C's aliasing rules dictate that you can only access an object via a pointer of that object's actual type. This is why it is dangerous to think of the assignment operator as a simple memory-copying operation. If assignment were a simple memcpy, you could do something like this:

  int x = 5;
  // BAD: undefined behavior, violates aliasing.
  short y = *(short*)&x;

If a variable were just a memory address and assignment were just a memory copy, this would be a valid operation. But the right way to think of it is that a variable is a storage object whose address can be taken, and and a dereference is an operation that reads a storage object.

A pointer isn't a generic memory-reading facility, it must actually point to a valid storage object of the pointer's type (or to NULL).

If you do want to read and write arbitrary objects in memory, you can always use memcpy():

  int x = 5;
  short y;
  // This is fine, and smart C compilers optimize away the
  // function call.
  memcpy(&y, &x, sizeof(y));

1 comments

sillysaurus 4803 days ago

If a variable were just a memory address and assignment were just a memory copy, this would be a valid operation.

It's a valid operation regardless of whether a standards body says it's not.

  uint32 x = 5;
  uint16 y = *(uint16*)&x;

The effect is to set y to the first two bytes of memory from x. Values assigned to x are serialized into memory in either big endian or little endian order. Those are the only two cases you have to account for. Quake 3 engine has a macro for the above operation which produces the same value of y on all platforms. This is useful for serializing x to disk, then loading it later (and possibly on a different architecture).

One source of confusion is that int and short are essentially, for all intents and purposes, undefined -- they are of course defined by the standards, but their implementation is allowed to vary so much that no programmer can make any assumptions about their size (in bytes) at runtime.

int8, int16, int32, int64 are all explicit and force the compiler (and the hardware) to obey the wishes of the programmer. This is, I think, the right approach. People make much ado about the fact that "a byte isn't necessarily 8 bits" and "the only assumption you can make about a short is that it's smaller than an int, and larger than a char", etc, which is probably unnecessary mental effort.

"Bytes are 8 bits. Here are four bytes. Here's the value that the four bytes store. Copy two of the four bytes to this other spot (adjusting for endianness appropriately via a macro)."

You typically don't want a memcpy in situations like this due to endianness.

The reason it's useful to explicitly "break the rules" like this is because it's important to know what assumptions you in fact can rely on, regardless of what standards bodies have to say about it. Because at that point you can do incredible things such as http://www.codercorner.com/RadixSortRevisited.htm

   inline float fabs(float x){
        return (float&) ((unsigned int&)x)&0x7fffffff ;
   }

The reason this is incredible and awesome (rather than horrible and dangerous) is because it enabled game developers to achieve a more impressive product for end users, because they were able to do more with the CPU resources that were available at the time.

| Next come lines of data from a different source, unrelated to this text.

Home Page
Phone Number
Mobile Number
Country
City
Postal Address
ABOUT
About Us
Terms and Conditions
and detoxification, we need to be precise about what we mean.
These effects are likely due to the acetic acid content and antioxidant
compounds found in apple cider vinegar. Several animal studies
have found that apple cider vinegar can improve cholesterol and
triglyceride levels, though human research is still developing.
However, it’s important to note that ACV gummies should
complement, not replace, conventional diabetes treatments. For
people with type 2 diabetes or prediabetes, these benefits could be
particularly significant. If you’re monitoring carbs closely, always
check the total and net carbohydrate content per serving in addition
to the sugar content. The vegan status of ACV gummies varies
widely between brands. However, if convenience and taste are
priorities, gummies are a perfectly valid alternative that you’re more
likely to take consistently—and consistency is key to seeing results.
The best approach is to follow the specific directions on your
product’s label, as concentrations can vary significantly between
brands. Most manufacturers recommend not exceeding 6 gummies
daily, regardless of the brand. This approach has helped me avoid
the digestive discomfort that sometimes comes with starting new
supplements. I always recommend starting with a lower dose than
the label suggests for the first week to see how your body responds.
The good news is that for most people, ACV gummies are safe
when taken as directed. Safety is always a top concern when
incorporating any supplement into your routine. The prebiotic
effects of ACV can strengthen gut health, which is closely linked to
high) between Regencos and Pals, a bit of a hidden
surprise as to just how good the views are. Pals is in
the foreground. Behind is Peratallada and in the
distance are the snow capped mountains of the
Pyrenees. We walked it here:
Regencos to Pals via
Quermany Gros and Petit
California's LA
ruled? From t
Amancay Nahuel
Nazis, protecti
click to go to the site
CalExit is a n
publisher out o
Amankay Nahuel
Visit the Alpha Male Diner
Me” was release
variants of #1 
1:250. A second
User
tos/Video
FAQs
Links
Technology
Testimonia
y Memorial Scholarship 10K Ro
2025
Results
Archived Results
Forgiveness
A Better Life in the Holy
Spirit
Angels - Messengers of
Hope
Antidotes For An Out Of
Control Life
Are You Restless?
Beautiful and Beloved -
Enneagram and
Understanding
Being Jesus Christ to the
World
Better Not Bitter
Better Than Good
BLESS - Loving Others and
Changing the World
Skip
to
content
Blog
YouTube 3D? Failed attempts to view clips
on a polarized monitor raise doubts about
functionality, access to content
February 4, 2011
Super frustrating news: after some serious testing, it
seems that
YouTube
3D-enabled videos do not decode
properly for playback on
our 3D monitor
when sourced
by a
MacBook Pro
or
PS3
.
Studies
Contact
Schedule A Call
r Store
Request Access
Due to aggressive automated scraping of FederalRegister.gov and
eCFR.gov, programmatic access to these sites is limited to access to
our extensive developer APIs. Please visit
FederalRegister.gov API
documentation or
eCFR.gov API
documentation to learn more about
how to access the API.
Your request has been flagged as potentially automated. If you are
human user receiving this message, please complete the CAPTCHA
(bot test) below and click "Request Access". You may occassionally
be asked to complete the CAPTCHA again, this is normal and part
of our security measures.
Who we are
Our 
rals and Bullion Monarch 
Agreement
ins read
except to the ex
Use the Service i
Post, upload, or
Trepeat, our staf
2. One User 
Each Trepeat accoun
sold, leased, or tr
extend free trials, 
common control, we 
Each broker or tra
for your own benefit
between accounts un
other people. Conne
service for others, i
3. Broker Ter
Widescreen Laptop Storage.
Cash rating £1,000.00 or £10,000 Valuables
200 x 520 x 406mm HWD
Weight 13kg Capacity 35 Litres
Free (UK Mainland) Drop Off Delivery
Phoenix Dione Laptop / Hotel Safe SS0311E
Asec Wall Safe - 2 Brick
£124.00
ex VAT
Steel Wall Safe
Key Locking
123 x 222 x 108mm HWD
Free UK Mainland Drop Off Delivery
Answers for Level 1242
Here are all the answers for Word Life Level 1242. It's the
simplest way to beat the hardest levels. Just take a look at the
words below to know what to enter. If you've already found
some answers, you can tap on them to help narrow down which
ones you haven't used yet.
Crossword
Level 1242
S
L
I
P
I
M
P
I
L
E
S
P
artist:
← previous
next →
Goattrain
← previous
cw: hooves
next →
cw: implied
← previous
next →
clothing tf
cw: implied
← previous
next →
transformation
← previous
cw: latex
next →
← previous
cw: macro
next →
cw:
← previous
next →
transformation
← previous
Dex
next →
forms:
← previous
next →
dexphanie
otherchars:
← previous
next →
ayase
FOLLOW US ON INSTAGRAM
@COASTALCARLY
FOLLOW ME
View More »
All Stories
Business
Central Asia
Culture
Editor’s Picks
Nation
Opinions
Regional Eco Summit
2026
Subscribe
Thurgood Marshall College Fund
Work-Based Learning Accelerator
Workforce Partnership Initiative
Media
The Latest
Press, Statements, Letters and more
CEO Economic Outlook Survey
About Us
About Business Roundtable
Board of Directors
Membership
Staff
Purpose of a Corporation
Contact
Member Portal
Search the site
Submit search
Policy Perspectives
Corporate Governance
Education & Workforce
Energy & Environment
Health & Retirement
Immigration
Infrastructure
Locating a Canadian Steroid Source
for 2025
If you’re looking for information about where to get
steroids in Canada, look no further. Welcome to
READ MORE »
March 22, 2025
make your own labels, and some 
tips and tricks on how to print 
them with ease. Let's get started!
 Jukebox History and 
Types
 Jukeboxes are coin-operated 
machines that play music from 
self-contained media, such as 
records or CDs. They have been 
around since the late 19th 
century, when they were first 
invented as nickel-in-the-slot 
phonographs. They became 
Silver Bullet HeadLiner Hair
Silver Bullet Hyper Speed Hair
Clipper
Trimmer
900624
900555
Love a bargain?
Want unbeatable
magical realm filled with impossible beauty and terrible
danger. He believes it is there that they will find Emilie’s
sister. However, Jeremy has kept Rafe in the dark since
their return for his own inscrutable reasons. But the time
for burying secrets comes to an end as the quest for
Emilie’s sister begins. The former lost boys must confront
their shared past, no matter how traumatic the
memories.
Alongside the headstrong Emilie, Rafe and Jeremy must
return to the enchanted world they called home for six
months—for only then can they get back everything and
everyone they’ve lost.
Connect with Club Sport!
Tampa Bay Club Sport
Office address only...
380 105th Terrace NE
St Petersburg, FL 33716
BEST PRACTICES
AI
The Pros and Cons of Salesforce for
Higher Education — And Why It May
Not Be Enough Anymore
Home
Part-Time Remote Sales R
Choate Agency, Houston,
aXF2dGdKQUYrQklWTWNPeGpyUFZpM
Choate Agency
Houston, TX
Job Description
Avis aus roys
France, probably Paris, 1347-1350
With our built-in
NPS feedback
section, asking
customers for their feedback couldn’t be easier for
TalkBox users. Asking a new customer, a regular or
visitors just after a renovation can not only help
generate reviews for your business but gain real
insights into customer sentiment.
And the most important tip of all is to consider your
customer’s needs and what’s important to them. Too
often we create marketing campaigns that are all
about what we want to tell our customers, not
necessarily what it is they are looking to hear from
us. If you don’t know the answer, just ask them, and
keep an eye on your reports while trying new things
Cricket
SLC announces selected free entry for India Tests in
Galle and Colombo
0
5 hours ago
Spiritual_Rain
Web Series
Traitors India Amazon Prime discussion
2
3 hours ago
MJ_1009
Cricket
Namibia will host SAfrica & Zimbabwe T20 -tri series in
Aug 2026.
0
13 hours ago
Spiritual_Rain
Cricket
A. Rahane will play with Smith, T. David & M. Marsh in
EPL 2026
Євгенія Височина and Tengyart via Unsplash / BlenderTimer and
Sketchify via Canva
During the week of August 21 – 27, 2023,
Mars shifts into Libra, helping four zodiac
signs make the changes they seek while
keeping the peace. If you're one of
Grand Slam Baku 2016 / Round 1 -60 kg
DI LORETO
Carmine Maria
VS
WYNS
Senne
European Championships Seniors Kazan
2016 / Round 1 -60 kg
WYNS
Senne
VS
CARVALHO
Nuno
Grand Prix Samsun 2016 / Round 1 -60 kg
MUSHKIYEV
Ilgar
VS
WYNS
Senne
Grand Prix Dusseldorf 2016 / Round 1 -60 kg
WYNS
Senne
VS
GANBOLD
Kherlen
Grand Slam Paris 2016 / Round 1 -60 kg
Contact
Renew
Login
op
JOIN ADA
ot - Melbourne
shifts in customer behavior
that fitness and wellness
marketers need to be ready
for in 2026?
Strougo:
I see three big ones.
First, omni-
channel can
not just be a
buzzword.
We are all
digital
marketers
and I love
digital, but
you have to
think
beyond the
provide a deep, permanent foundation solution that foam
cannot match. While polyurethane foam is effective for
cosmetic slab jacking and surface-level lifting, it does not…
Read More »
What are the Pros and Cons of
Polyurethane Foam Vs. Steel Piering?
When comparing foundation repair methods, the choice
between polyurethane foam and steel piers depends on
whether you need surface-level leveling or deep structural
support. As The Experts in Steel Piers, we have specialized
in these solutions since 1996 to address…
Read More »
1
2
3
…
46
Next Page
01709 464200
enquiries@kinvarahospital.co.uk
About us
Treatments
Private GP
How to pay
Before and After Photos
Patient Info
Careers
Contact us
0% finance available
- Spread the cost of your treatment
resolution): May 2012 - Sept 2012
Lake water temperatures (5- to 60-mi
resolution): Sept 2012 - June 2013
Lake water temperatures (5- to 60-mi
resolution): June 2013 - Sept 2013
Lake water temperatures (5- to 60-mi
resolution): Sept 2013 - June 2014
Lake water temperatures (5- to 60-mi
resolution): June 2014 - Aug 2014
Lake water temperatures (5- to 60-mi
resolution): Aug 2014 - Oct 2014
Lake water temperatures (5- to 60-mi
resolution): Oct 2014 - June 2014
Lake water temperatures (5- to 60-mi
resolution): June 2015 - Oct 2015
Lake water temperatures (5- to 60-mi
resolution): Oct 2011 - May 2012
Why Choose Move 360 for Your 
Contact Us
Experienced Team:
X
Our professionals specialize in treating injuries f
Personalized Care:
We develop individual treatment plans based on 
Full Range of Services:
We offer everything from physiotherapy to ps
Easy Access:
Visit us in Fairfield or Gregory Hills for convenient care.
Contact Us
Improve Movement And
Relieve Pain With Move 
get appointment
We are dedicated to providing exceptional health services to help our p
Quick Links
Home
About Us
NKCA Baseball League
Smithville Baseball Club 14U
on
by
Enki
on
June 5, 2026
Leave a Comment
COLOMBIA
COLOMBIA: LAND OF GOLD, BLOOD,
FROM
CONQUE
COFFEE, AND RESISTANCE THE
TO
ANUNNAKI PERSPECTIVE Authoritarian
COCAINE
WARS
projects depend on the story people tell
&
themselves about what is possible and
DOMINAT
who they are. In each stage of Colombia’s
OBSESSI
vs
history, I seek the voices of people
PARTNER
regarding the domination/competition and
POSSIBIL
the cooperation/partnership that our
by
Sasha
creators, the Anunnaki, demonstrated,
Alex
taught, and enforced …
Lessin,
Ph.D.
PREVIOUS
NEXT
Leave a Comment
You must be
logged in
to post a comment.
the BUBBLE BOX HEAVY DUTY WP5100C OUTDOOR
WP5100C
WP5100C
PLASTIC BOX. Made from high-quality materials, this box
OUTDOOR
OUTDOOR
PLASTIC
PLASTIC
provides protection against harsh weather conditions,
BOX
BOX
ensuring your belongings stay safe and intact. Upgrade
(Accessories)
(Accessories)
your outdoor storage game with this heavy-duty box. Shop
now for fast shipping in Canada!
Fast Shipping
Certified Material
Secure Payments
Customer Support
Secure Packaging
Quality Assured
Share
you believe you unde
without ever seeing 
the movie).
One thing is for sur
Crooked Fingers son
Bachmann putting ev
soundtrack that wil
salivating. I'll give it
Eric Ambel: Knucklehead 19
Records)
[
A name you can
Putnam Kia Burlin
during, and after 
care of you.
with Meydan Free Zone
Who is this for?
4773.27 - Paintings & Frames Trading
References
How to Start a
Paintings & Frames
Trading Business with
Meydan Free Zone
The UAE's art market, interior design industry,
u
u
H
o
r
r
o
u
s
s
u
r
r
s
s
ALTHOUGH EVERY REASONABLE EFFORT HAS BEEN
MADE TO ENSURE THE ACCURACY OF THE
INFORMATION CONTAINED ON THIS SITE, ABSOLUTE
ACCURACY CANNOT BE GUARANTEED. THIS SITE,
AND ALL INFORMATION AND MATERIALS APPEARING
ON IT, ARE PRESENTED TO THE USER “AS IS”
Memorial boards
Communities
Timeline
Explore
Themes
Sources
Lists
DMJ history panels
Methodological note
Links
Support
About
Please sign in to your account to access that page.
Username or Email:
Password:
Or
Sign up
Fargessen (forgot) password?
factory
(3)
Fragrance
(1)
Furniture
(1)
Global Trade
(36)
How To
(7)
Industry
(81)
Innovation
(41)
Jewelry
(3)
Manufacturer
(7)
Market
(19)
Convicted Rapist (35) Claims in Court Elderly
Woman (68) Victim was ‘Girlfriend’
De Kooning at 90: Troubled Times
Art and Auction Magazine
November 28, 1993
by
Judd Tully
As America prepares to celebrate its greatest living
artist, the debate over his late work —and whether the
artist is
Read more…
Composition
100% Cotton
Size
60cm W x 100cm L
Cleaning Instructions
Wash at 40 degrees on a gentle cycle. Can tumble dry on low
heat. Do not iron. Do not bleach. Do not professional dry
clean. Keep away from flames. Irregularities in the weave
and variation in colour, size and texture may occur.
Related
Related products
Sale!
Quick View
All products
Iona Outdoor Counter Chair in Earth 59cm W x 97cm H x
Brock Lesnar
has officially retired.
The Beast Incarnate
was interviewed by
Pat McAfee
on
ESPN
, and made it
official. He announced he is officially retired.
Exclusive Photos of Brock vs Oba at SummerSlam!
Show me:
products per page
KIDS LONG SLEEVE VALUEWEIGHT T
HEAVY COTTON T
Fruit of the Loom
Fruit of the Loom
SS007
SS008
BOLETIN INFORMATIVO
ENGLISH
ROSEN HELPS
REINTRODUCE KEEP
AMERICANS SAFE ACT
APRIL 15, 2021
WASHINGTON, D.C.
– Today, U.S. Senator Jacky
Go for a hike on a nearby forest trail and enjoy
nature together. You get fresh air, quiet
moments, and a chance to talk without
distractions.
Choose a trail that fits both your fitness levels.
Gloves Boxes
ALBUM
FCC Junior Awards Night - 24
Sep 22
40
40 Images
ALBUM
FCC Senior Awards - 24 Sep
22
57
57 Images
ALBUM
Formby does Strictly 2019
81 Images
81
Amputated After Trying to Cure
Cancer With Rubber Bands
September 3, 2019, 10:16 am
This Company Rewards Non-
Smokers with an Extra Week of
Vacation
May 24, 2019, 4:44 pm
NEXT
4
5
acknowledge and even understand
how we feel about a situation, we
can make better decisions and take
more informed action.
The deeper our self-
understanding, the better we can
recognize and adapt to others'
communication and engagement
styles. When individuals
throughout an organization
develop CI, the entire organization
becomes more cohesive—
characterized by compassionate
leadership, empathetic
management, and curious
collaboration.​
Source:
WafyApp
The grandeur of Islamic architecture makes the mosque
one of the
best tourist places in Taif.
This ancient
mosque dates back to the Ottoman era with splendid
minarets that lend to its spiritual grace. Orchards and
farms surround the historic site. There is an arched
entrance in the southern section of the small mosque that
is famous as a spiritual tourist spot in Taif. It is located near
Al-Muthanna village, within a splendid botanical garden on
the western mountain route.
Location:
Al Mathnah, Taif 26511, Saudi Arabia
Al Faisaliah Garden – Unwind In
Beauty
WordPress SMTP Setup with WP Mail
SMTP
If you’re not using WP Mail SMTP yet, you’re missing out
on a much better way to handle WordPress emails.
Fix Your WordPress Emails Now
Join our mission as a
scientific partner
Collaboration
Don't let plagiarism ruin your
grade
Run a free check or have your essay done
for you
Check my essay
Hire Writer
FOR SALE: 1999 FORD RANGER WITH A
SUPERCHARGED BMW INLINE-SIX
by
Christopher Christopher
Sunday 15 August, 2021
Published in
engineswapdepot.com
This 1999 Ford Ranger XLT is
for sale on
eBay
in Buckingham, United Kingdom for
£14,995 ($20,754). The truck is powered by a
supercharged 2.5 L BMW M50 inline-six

It's of course not so relevant nowadays, since it's reasonable to assume that most gamers have at least a core 2 duo. But it's one of those things that isn't relevant until suddenly it is -- you're in some situation that requires sorting millions of floats, and your dataset simply demands more performance than your compiler typically gives you. Then suddenly you find you can do amazing things like this, and surprise people with how effectively you can use a modern CPU.

(Although, the modern antidote to "I need to sort millions of floats quickly" is to use SSE, not to sort floats as integers. Yet that's even more evidence that it's better to understand the capabilities of the hardware.)